- _ESERCIZI_:
1. Traduci in inglese questa frase del brano sugli algoritmi: "Non c’è scelta più soggettiva che la selezione del personale."
2. Trascrivi il passo del brano sugli algoritmi che comincia con le parole "Moralità degli algoritmi" e termina dopo le parole "a molta disuguaglianza.".

- _BRANO ESTRATTO_:
I ricercatori Robert Epstein e Ronald Robertson hanno dimostrato che la rete e i social media possono influenzare le decisioni degli utenti ignari. Se gli utenti sono, per la maggior parte, impreparati a proteggersi da questi algoritmi, i politici sono invece ben consapevoli del loro potere e li utilizzano per raccogliere voti. È il caso delle elezioni americane del 2012, durante le quali Obama, utilizzò un team di analisti che dopo aver intervistato migliaia di elettori, si servì delle loro risposte per creare profili matematici. Questi profili sono stati poi utilizzati per trovare persone simili nei database nazionali.

Una volta raggruppate le persone con dati simili, gli analisti potevano creare algoritmi che mostrassero a determinati gruppi, annunci e notizie che avrebbero attirato i loro gusti e modificato la loro percezione politica e la loro intenzione di voto.

Moralità degli algoritmi

Gli algoritmi matematici e la selezione del personale

Non c’è scelta più soggettiva che la selezione del personale. Quante volte lo avete pensato? Proprio per questo motivo si è deciso di servirsi degli algoritmi per creare più equità in un settore soggetto a molta disuguaglianza.

- _ELENCO DATI_:
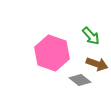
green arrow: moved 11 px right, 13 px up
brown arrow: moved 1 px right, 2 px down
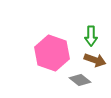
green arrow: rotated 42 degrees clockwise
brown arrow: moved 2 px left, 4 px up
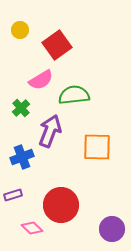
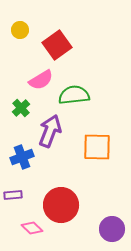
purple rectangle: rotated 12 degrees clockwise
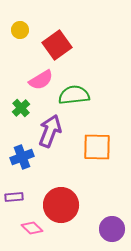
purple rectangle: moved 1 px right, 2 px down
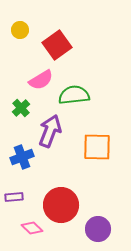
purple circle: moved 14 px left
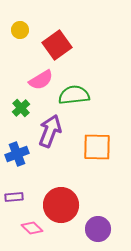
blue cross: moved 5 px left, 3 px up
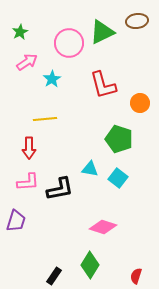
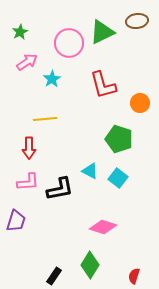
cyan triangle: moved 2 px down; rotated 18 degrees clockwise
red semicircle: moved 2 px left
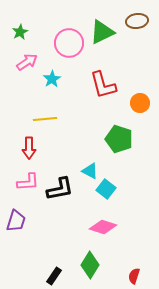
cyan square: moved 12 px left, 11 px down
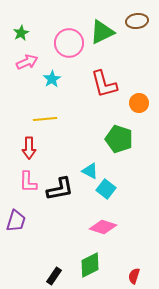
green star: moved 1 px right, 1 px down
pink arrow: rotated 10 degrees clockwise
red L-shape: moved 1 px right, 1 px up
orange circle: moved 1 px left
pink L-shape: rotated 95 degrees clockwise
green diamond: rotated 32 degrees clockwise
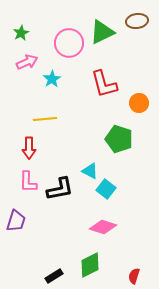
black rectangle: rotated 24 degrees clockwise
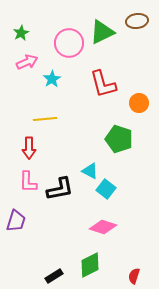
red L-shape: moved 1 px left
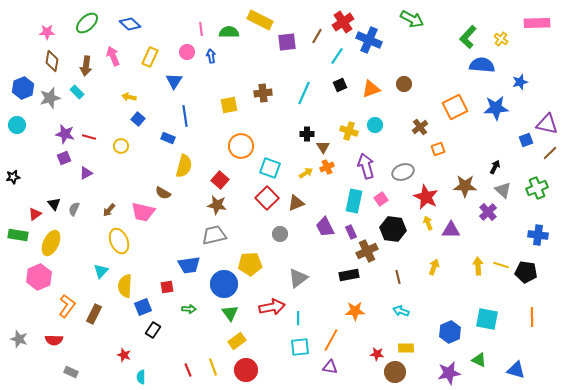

* * *

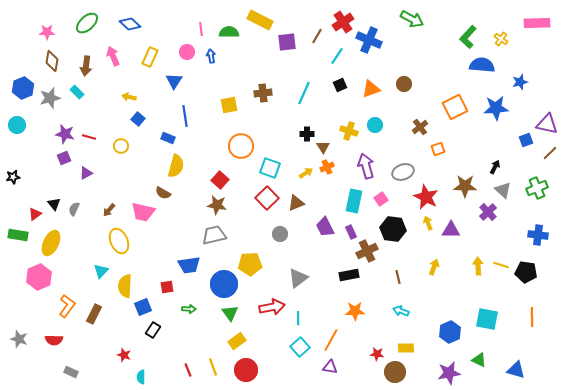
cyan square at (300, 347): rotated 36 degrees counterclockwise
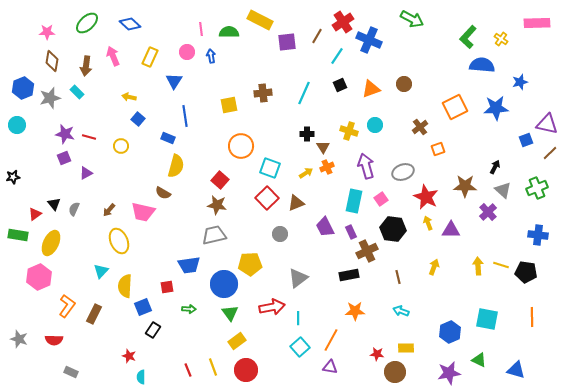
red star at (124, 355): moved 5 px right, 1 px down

---

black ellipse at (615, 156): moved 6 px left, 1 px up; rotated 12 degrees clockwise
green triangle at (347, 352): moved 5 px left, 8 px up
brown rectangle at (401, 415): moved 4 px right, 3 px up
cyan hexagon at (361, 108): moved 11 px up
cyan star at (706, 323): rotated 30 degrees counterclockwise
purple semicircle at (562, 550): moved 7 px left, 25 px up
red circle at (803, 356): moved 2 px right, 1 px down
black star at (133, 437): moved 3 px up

- _SOLUZIONI ATTESE_:
1. There is no choice more subjective than personnel selection.

2.
Moralità degli algoritmi

Gli algoritmi matematici e la selezione del personale

Non c’è scelta più soggettiva che la selezione del personale. Quante volte lo avete pensato? Proprio per questo motivo si è deciso di servirsi degli algoritmi per creare più equità in un settore soggetto a molta disuguaglianza.